─── INPUT FOR THIS TASK
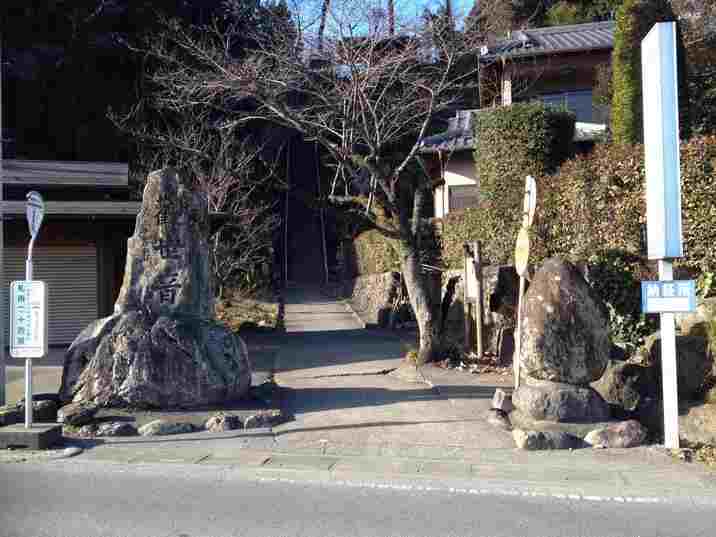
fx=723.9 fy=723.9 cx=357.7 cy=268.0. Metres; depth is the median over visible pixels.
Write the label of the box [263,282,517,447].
paved path
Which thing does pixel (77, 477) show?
road
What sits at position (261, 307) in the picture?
garden bed
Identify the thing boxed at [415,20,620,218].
house
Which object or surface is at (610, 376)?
rock
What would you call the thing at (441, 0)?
sky
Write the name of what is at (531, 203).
round sign
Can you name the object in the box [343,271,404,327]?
stone wall
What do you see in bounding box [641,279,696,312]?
blue sign
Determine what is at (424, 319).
bare tree
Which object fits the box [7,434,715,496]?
pavement
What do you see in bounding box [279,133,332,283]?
stairway
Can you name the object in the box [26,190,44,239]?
round sign
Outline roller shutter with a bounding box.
[2,244,100,346]
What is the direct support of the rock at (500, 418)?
on the ground
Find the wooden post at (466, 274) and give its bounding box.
[463,240,483,357]
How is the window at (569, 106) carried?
in the house at (446, 206)
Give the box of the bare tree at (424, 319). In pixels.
[141,0,480,363]
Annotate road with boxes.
[0,459,715,536]
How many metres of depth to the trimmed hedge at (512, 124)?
14.17 m
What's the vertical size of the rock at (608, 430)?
0.276 m
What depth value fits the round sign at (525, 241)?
7.83 m
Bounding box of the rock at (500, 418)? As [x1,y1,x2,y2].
[486,408,512,429]
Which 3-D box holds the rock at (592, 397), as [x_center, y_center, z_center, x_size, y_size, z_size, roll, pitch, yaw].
[2.003,1.309,7.136,0.905,0.458,0.830,0,0,1]
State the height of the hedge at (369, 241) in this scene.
1.500 m
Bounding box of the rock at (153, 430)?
[139,419,194,435]
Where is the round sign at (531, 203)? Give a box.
[521,175,536,226]
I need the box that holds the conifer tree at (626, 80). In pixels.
[610,0,673,147]
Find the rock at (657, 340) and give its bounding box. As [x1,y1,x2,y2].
[640,326,714,398]
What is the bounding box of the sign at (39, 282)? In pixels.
[9,279,47,356]
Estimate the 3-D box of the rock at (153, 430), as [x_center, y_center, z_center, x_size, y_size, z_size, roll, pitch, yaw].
[-1.911,1.576,7.098,0.619,0.190,0.401,0,0,1]
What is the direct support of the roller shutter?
in the garage building
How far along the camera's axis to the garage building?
13.69 m
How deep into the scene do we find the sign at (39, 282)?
6.54 m
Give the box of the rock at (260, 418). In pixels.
[243,410,285,428]
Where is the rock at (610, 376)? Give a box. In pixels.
[593,360,649,410]
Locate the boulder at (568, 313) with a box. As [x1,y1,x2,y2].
[519,256,610,384]
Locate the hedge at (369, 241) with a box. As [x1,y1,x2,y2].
[352,230,400,275]
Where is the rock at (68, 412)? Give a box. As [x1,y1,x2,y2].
[57,401,98,424]
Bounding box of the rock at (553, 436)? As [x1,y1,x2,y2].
[514,428,580,450]
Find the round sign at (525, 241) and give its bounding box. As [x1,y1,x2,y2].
[514,226,529,275]
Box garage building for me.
[0,159,137,350]
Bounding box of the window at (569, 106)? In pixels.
[537,89,594,122]
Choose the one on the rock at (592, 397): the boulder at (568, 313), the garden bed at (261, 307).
the boulder at (568, 313)
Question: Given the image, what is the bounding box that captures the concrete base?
[0,423,62,449]
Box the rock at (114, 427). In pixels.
[91,421,136,436]
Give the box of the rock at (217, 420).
[204,413,238,431]
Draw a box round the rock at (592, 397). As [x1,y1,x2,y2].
[513,378,608,421]
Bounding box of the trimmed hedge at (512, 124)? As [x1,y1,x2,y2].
[475,101,575,241]
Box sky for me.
[280,0,474,34]
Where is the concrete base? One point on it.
(46, 432)
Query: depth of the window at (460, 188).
20.67 m
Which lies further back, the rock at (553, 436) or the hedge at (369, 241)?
the hedge at (369, 241)
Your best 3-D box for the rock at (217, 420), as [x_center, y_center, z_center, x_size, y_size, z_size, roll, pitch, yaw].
[-1.378,1.561,7.284,0.365,0.203,0.366,-1,0,-26]
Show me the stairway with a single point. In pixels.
(298, 223)
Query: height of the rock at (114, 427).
0.185 m
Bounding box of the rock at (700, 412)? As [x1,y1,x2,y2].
[678,403,715,444]
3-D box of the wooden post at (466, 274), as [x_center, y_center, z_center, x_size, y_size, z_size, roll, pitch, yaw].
[1.829,0.547,11.520,0.197,1.902,0.560,0,0,1]
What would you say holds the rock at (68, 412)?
on the ground
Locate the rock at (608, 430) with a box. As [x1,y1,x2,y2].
[583,420,646,448]
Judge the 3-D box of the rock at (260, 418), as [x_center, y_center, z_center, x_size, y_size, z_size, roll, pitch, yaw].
[-0.957,1.549,7.346,0.470,0.204,0.359,0,0,1]
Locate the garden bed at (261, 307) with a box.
[214,291,280,332]
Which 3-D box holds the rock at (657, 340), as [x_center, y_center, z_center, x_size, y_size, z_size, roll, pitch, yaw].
[3.335,1.030,7.464,0.735,0.739,0.772,0,0,1]
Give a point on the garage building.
(95, 221)
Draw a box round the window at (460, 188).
[448,184,476,211]
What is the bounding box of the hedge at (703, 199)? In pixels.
[436,136,715,277]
──────
▶ _WHAT THE TASK REQUIRES_: Your answer must be an exact transcription of every entry, minus the pictures.

▶ _OUTPUT OF THE EXERCISE_:
fx=723.9 fy=723.9 cx=357.7 cy=268.0. Metres; depth is the median over visible pixels.
Write the label of the box [263,282,517,447].
paved path
Which thing does pixel (77, 477) show?
road
What sits at position (261, 307) in the picture?
garden bed
Identify the thing boxed at [415,20,620,218].
house
Which object or surface is at (610, 376)?
rock
What would you call the thing at (441, 0)?
sky
Write the name of what is at (531, 203).
round sign
Can you name the object in the box [343,271,404,327]?
stone wall
What do you see in bounding box [641,279,696,312]?
blue sign
Determine what is at (424, 319).
bare tree
Which object fits the box [7,434,715,496]?
pavement
What do you see in bounding box [279,133,332,283]?
stairway
Can you name the object in the box [26,190,44,239]?
round sign
Outline roller shutter with a bounding box.
[2,244,100,346]
What is the direct support of the rock at (500, 418)?
on the ground
Find the wooden post at (466, 274) and give its bounding box.
[463,240,483,357]
How is the window at (569, 106) carried?
in the house at (446, 206)
Give the box of the bare tree at (424, 319). In pixels.
[141,0,480,363]
Annotate road with boxes.
[0,459,715,536]
How many metres of depth to the trimmed hedge at (512, 124)?
14.17 m
What's the vertical size of the rock at (608, 430)?
0.276 m
What depth value fits the round sign at (525, 241)?
7.83 m
Bounding box of the rock at (500, 418)? As [x1,y1,x2,y2].
[486,408,512,429]
Which 3-D box holds the rock at (592, 397), as [x_center, y_center, z_center, x_size, y_size, z_size, roll, pitch, yaw].
[2.003,1.309,7.136,0.905,0.458,0.830,0,0,1]
State the height of the hedge at (369, 241) in this scene.
1.500 m
Bounding box of the rock at (153, 430)?
[139,419,194,435]
Where is the round sign at (531, 203)? Give a box.
[521,175,536,226]
I need the box that holds the conifer tree at (626, 80). In pixels.
[610,0,673,147]
Find the rock at (657, 340) and give its bounding box. As [x1,y1,x2,y2].
[640,326,714,398]
What is the bounding box of the sign at (39, 282)? In pixels.
[9,279,47,356]
Estimate the 3-D box of the rock at (153, 430), as [x_center, y_center, z_center, x_size, y_size, z_size, roll, pitch, yaw].
[-1.911,1.576,7.098,0.619,0.190,0.401,0,0,1]
What is the direct support of the roller shutter?
in the garage building
How far along the camera's axis to the garage building?
13.69 m
How deep into the scene do we find the sign at (39, 282)?
6.54 m
Give the box of the rock at (260, 418). In pixels.
[243,410,285,428]
Where is the rock at (610, 376)? Give a box. In pixels.
[593,360,649,410]
Locate the boulder at (568, 313) with a box. As [x1,y1,x2,y2].
[519,256,610,384]
Locate the hedge at (369, 241) with a box. As [x1,y1,x2,y2].
[352,230,400,275]
Where is the rock at (68, 412)? Give a box. As [x1,y1,x2,y2].
[57,401,98,424]
Bounding box of the rock at (553, 436)? As [x1,y1,x2,y2].
[514,428,580,450]
Find the round sign at (525, 241) and give its bounding box. As [x1,y1,x2,y2].
[514,226,529,275]
Box garage building for me.
[0,159,137,350]
Bounding box of the window at (569, 106)? In pixels.
[537,89,594,122]
Choose the one on the rock at (592, 397): the boulder at (568, 313), the garden bed at (261, 307).
the boulder at (568, 313)
Question: Given the image, what is the bounding box that captures the concrete base?
[0,423,62,449]
Box the rock at (114, 427). In pixels.
[91,421,136,436]
Give the box of the rock at (217, 420).
[204,413,238,431]
Draw a box round the rock at (592, 397). As [x1,y1,x2,y2].
[513,378,608,421]
Bounding box of the trimmed hedge at (512, 124)? As [x1,y1,x2,y2].
[475,101,575,241]
Box sky for me.
[280,0,474,34]
Where is the concrete base? One point on it.
(46, 432)
Query: depth of the window at (460, 188).
20.67 m
Which lies further back, the rock at (553, 436) or the hedge at (369, 241)?
the hedge at (369, 241)
Your best 3-D box for the rock at (217, 420), as [x_center, y_center, z_center, x_size, y_size, z_size, roll, pitch, yaw].
[-1.378,1.561,7.284,0.365,0.203,0.366,-1,0,-26]
Show me the stairway with a single point. In pixels.
(298, 223)
Query: height of the rock at (114, 427).
0.185 m
Bounding box of the rock at (700, 412)? As [x1,y1,x2,y2].
[678,403,715,444]
3-D box of the wooden post at (466, 274), as [x_center, y_center, z_center, x_size, y_size, z_size, roll, pitch, yaw].
[1.829,0.547,11.520,0.197,1.902,0.560,0,0,1]
What would you say holds the rock at (68, 412)?
on the ground
Locate the rock at (608, 430) with a box. As [x1,y1,x2,y2].
[583,420,646,448]
Judge the 3-D box of the rock at (260, 418), as [x_center, y_center, z_center, x_size, y_size, z_size, roll, pitch, yaw].
[-0.957,1.549,7.346,0.470,0.204,0.359,0,0,1]
Locate the garden bed at (261, 307) with a box.
[214,291,280,332]
Which 3-D box holds the rock at (657, 340), as [x_center, y_center, z_center, x_size, y_size, z_size, roll, pitch, yaw].
[3.335,1.030,7.464,0.735,0.739,0.772,0,0,1]
Give a point on the garage building.
(95, 221)
Draw a box round the window at (460, 188).
[448,184,476,211]
What is the bounding box of the hedge at (703, 199)? In pixels.
[436,136,715,277]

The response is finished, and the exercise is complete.